In 1979 the royal family experienced a loss much closer to home. Prince Philip’s uncle, Louis Mountbatten was killed in an attack by the Irish Republican Army. The IRA, which operated between 1970 and the 1990’s, carried out numerous terrorist attacks in its attempts to separate Ireland from Great Britain. 

Photo by: Maxwell Hamilton from Greater London, England United Kingdom-Creative Commons Attribution 2.0
Hundreds of flowers lay outside the gates of the Buckingham Palace commemorating Princess Diana’s death

Personal turmoil didn’t end there and in 1981 the face of the royal family changed forever when Lady Diana Spencer, a former kindergarten teacher, married heir to the throne Prince Charles. Princess Diana’s popularity with the public and active support of the AIDS crisis and other humanitarian issues, cast her apart from the other members of the royal family. Her controversial divorce with Charles and death in 1997 due to a car crash caused mass public outrage and grief. Princess Diana’s funeral was one of the most attended and watched in British history as millions of people flocked to Buckingham palace to lay flowers for her. According to the BBC, Elizabeth was originally criticized for failing to make an appearance or issue a statement about Diana’s death. In response, she toured public tributes to Diana and broadcasted her remorse, once again trying to comfort a divided grieving nation. After Diana’s death, Elizabeth began reaching out to the public more, paying private visits to some citizens’ homes and allowing more broadcasts of the family’s personal life.

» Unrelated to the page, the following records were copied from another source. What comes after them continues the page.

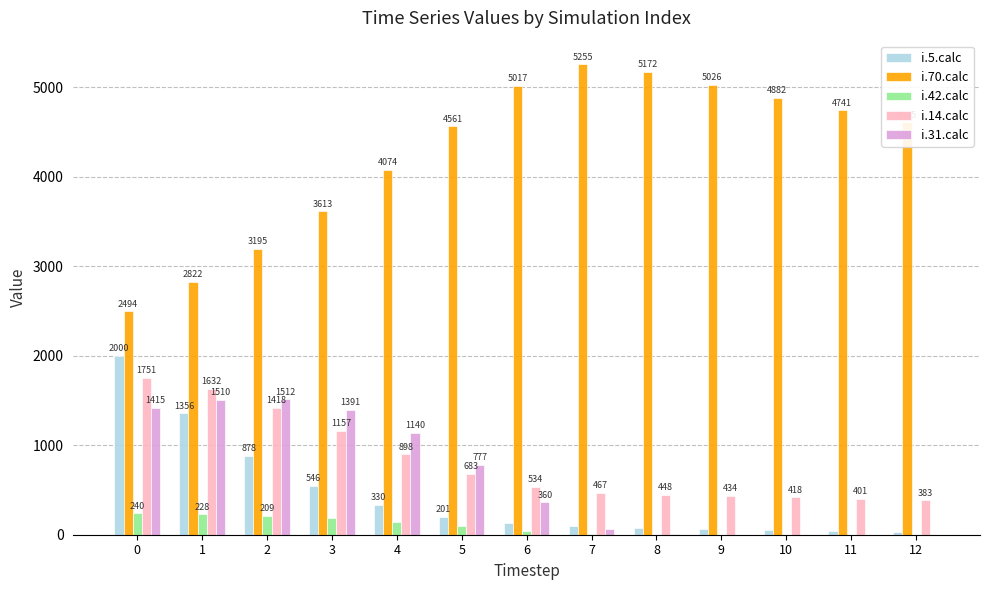

How many data points does each series have?

13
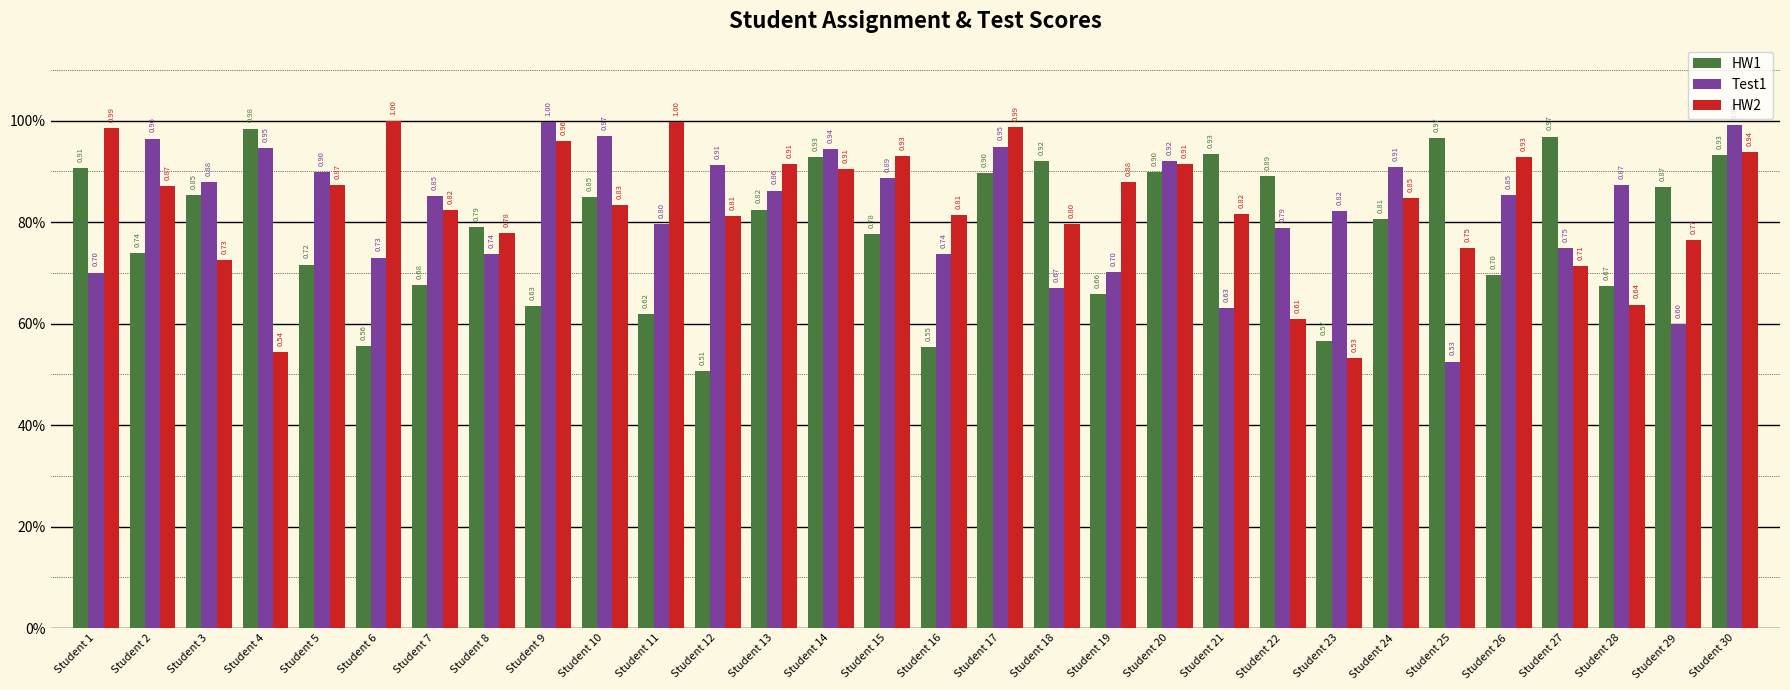

The HW2 series shows 1.0 at Student 1. True or false?

True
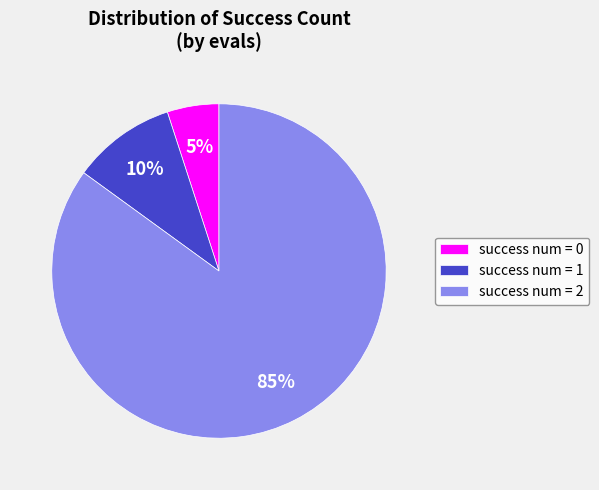

Between success num = 1 and success num = 0, which is larger?

success num = 1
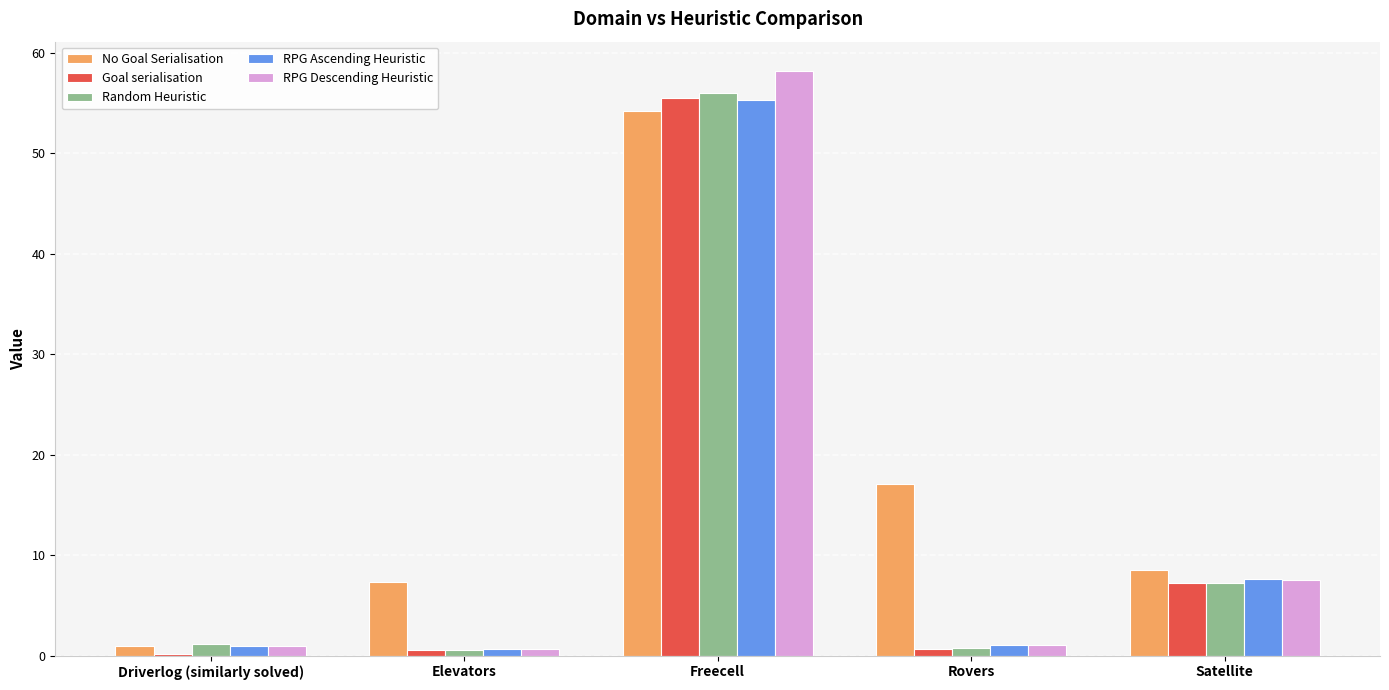

How many groups of bars are there?

5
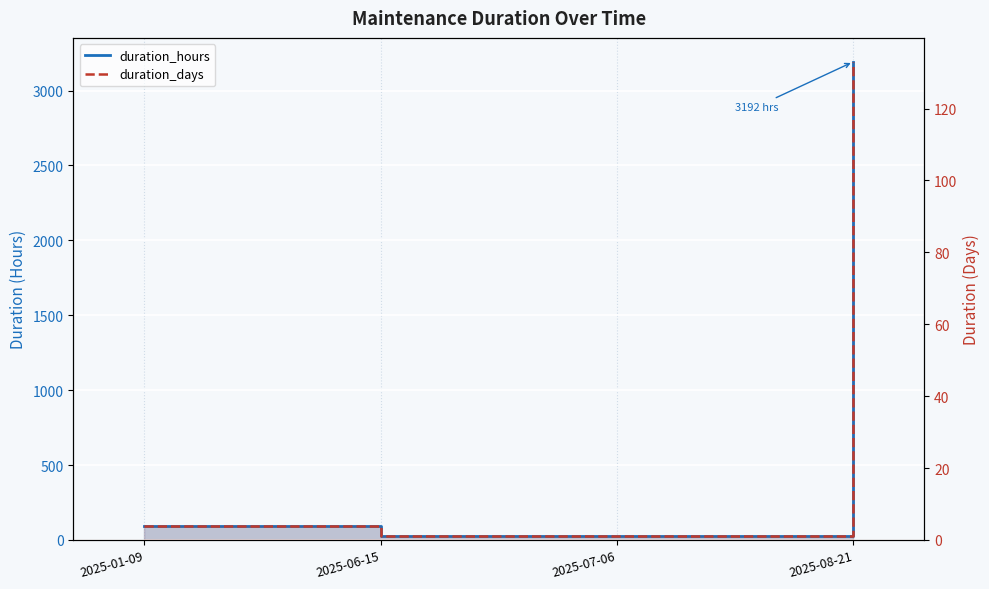

The duration_hours series shows 42.3 at 2025-06-15. True or false?

False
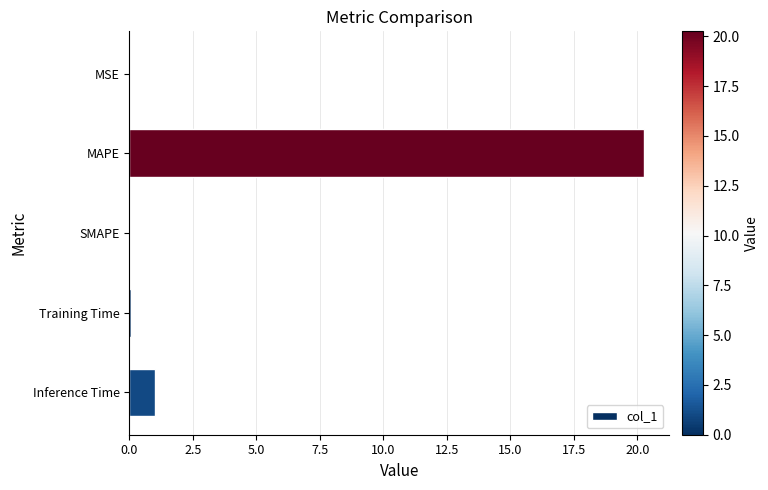

What is the sum of all values?

21.3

Past personal turmoil Elizabeth also oversaw the British government and its inner workings. In her time as queen she worked with 15 different prime ministers, the pugnacious Winston Churchill among them, and she appointed Liz Truss, Britain’s current prime minister, just days before her death. One of the tensest political moments of her career occurred during the Suez Crisis.  

In 1956, Britain and France invaded Egypt in an attempt to capture the Suez Canal, a major oceanic highway of trade and economic power. The invasion stopped carriers in their tracks, and almost led to another world war as major world powers declared sides. Through tense diplomatic operations, the conflict was eventually cooled, but the crisis caused Prime Minister Anthony Eden to resign. Elizabeth was forced to keep her poise and hold her own reservations and concerns about the invasion back as she ushered in yet another prime minister. 

Photo by: Anonymous -Public domain from Creative Commons
Elizabeth visiting the now independent Brunei in 1972

The Suez crisis wasn’t the only international rumbling during Elizabeth’s reign. According to NPR, more than 20 countries declared their independence from Britain, as a wave of nationalism and self determination swept the modernizing world. The departure of the colonies and the crown’s lasting legacy of colonization has come up recently during Elizabeth’s funeral. India Prime Minister Narendra Modi notedly did not attend the funeral and instead sent a diplomat in his place, showing that Britain’s colonial legacy would not be forgotten. For many, the Queen’s death has elicited mixed feelings, as they see her as a former dignified figurehead but also as a symbol of colonialism, racist imperialism, and the erasure of native culture. In a new era of reparations and recognition of past wrongdoings, the monarchy itself is being called into question.

Nevertheless, Elizabeth was respected by many of her subjects and non subjects. She was seen as the “grandma” of Great Britain. Subsequently, her death has left a vacuum and a sense of loss, as the monarchy struggles to stay relevant in this new age. Her rule may have ended but her legacy, both the controversial and cordial parts of it, will remain.